URL: http://www.palgrave.com/products/title.aspx?pid=47...
Abstract
Much of J. G. Ballard’s writing involves variations on a recurrent theme: the interaction between twentieth-century society and enduring human psychological drives. Impulsivity, self-control and aggression are central topics for him. Thus, it is curious that his fiction has yet to be examined in light of a theory with similar interests that has greatly influenced the historical and social analysis of violence: Norbert Elias’s ‘civilising process’. This paper examines how Ballard dramatises crises and tensions within the ‘civilising’ factors Elias identified.
Elias saw the long-term growth of self-control as a central feature of increasingly complex societies, driven by economic and social interdependence, centralised monopolisation of legitimate force and increasing social pressure to restrain sexual and aggressive impulses. Historians of violence have used this theory in explaining the centuries-long decline in everyday interpersonal violence in Western Europe; however, it is far from a naïve notion of historical progress.

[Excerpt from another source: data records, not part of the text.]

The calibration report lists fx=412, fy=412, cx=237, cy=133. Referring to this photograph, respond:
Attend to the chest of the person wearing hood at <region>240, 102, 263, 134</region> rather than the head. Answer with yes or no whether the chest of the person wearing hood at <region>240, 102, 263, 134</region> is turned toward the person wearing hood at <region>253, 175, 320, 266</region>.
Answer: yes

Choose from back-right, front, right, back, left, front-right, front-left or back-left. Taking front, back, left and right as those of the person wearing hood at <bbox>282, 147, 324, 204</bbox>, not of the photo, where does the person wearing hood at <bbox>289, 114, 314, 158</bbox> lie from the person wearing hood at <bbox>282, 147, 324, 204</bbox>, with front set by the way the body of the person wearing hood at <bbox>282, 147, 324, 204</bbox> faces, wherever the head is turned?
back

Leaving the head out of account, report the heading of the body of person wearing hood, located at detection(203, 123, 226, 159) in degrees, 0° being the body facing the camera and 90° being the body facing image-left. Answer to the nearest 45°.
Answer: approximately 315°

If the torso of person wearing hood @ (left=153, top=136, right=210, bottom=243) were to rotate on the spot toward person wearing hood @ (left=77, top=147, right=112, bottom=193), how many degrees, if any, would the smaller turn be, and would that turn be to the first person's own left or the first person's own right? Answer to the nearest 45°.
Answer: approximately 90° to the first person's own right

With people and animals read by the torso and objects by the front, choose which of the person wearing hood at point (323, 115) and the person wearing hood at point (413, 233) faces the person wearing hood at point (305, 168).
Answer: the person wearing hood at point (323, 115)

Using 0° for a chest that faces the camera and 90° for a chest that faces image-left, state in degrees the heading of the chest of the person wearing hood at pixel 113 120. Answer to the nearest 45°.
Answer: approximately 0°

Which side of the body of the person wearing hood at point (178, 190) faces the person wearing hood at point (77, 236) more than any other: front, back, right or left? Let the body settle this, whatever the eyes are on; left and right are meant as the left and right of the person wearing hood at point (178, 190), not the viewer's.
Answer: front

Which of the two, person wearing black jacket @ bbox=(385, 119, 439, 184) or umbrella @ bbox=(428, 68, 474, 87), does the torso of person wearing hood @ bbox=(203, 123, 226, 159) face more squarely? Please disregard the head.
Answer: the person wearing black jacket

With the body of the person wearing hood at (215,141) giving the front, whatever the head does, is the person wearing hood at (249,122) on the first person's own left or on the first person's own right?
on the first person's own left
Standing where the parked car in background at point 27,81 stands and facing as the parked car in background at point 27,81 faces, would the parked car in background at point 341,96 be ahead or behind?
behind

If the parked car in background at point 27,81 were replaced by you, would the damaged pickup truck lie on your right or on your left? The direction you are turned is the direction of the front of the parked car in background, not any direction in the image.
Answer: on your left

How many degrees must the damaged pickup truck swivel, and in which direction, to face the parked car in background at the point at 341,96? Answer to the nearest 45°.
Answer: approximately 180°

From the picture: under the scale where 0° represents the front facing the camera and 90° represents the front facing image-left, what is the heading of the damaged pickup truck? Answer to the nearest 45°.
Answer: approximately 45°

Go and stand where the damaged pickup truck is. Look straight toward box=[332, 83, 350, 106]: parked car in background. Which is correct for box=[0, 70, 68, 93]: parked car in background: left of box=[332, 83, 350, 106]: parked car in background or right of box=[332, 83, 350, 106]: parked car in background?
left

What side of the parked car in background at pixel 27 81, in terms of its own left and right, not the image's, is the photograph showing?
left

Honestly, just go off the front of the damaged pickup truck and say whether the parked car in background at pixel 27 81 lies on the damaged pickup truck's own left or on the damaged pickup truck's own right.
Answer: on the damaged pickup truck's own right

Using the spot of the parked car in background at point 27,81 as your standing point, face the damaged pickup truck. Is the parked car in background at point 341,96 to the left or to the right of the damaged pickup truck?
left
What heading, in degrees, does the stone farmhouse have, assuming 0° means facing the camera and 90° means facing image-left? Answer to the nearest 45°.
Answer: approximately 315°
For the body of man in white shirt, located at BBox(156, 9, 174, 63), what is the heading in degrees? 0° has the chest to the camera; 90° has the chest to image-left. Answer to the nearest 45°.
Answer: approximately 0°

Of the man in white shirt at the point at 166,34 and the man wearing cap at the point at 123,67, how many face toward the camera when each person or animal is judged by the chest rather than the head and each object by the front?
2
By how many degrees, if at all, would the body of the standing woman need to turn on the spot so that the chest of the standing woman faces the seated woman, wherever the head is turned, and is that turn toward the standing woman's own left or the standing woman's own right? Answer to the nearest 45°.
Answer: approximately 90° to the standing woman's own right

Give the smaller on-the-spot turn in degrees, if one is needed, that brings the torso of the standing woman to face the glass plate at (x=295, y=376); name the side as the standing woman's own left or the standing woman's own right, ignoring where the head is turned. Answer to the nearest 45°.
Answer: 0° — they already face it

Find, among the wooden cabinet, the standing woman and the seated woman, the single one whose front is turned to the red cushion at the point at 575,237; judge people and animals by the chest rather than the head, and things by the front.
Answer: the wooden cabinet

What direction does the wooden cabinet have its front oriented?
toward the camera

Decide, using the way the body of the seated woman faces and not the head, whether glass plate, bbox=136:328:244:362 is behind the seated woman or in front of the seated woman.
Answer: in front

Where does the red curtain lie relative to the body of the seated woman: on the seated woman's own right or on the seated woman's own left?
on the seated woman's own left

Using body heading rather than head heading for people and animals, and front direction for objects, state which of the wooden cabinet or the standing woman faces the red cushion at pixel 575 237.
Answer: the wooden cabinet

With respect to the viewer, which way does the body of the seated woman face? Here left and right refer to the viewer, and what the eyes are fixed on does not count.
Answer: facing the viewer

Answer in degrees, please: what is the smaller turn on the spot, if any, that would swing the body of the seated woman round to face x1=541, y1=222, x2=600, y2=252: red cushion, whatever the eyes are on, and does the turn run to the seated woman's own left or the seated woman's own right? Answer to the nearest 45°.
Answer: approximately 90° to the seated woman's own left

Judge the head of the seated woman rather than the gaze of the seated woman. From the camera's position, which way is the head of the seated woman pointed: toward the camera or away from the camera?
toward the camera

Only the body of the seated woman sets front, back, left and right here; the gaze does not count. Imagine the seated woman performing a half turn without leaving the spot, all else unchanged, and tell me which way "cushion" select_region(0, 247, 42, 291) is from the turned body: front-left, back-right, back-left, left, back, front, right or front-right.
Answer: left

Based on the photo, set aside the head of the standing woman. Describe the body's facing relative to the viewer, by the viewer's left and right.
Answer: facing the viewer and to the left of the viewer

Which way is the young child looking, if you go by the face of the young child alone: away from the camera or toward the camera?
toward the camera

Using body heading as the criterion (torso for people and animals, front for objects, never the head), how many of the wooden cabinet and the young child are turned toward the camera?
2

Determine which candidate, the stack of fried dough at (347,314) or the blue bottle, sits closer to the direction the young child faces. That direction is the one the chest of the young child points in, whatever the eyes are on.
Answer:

Indeed, the novels High-Rise and Super-Cannes highlight two factors Elias recognised about the civilising process: its potential fragility and tendency toward creating psychological dissatisfaction. High-Rise stages a ‘de-civilising process’: internal and external interdependencies are disrupted, the monopoly of force breaks down and psychological self-restraint is relaxed. The sprawling business park in Super-Cannes allows Ballard to explore a more chronic and subtle civilisational tension. As Elias noted, the ‘quest for excitement in unexciting societies’ leads to the ‘controlled decontrolling of emotional controls’ in contexts such as sport, an analysis I extend to the violent ‘games’ and ‘controlled and supervised madness’ featured in the novel.